How A “Grass Mud Horse” Leapt Over China’s Great Internet Firewall
China’s imaginary animal that’s actually both a filthy play on words, and a symbol of internet freedom
image via (cc) flickr user andy-li
The barrier surrounding China’s state-run internet services is the stuff of legend: A multi-layered “great firewall” designed to exert near-total control over what goes in, and out, of that country’s computer networks. While China credits its restrictions on internet giants like Google and Twitter as having created the necessary vacuum in which that country’s own crop of tech juggernauts—web portals like Alibaba, and Baidu—could grow into the market successes they are today, the cumulative effect of China’s “great firewall” is that digital information is policed on a scale unlike anywhere else on Earth.
image via youtube screen capture
For years though, China’s internet censorship efforts have been subversively mocked by a set of imaginary animals, each with bizarre, but seemingly harmless names like “Chrysanthemum Silkworm” and “Franco-Croatian Squid.” While they may sound innocuous to most English speakers, in their native Chinese the names are puns, homophones, and in-jokes—often incredibly vulgar ones—meant to sneak past China’s sophisticated keyword filtering, and tweak the noses of those in charge of the state controlled internet services. Of all these animals, though, it’s the “Grass Mud Horse” that’s become synonymous with rebellion against China’s great firewall. This video, found and posted recently by programmer Craig Hockenberry after his website went down following what he theorizes was a Chinese hack attack, is a helpful primer on both the great firewall, and Grass Mud Horse. Watch ‘til the end...

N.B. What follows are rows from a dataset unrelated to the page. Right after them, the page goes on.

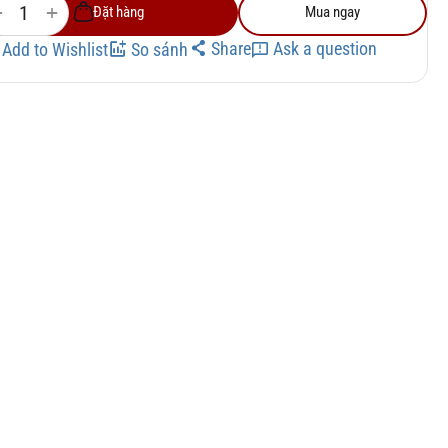
+
−
Đặt hàng
Mua ngay
Share
Ask a question
Add to Wishlist
So sánh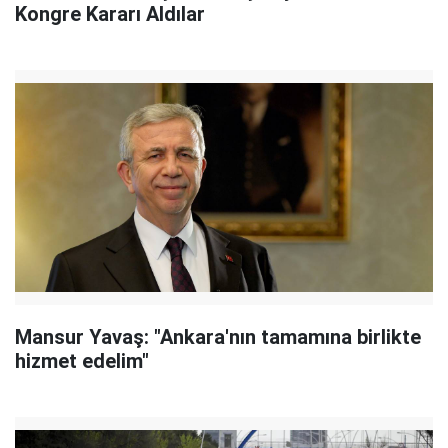
Kongre Kararı Aldılar
Mansur Yavaş: "Ankara'nın tamamına birlikte
hizmet edelim"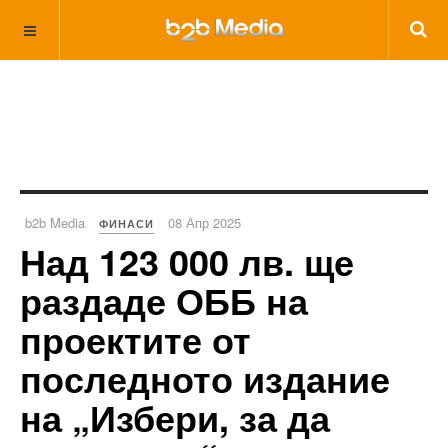
b2b Media
08 Апр 2025
ФИНАСИ
Над 123 000 лв. ще
раздаде ОББ на
проектите от
последното издание
на „Избери, за да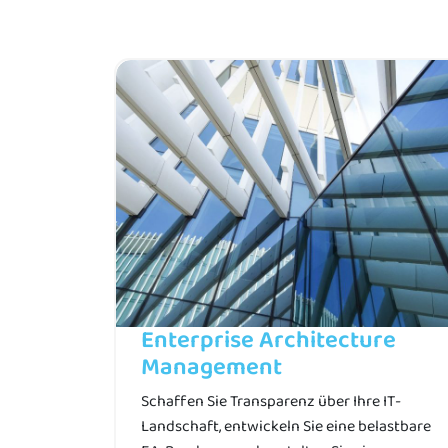
Enterprise Architecture
Management
Schaffen Sie Transparenz über Ihre IT-
Landschaft, entwickeln Sie eine belastbare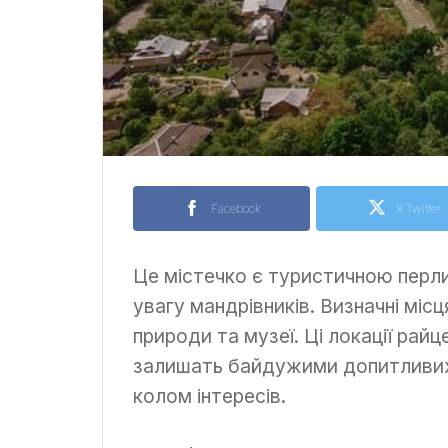
Facebook
X Twitter
Це містечко є туристичною перли
увагу мандрівників. Визначні міс
природи та музеї. Ці локації райц
залишать байдужими допитливих г
колом інтересів.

Since springing to life in 2009 (with, as one internet commenter points out, possible roots reaching as far back as 2005) Grass Mud Horse has become a full-blown phenomenon. It has its own theme song [NSFW Chinese lyrics and English subtitles]:
And even a celebrity endorsement, of sorts, in the form of acclaimed artist and Chinese activist Ai WeiWei [again, lyrics in both Chinese and English are NSFW]:
Of course, since becoming a phenomenon, Grass Mud Horse and his equally offensive friends have probably lost a bit of their subversive edge, to say nothing of their digital-censor-dodging abilities. Still, among those advocating for a more open internet, Grass Mud Horse is a wonderfully impolite and wildly creative symbol that, for a time, managed to leap all the way over even the great firewall of China.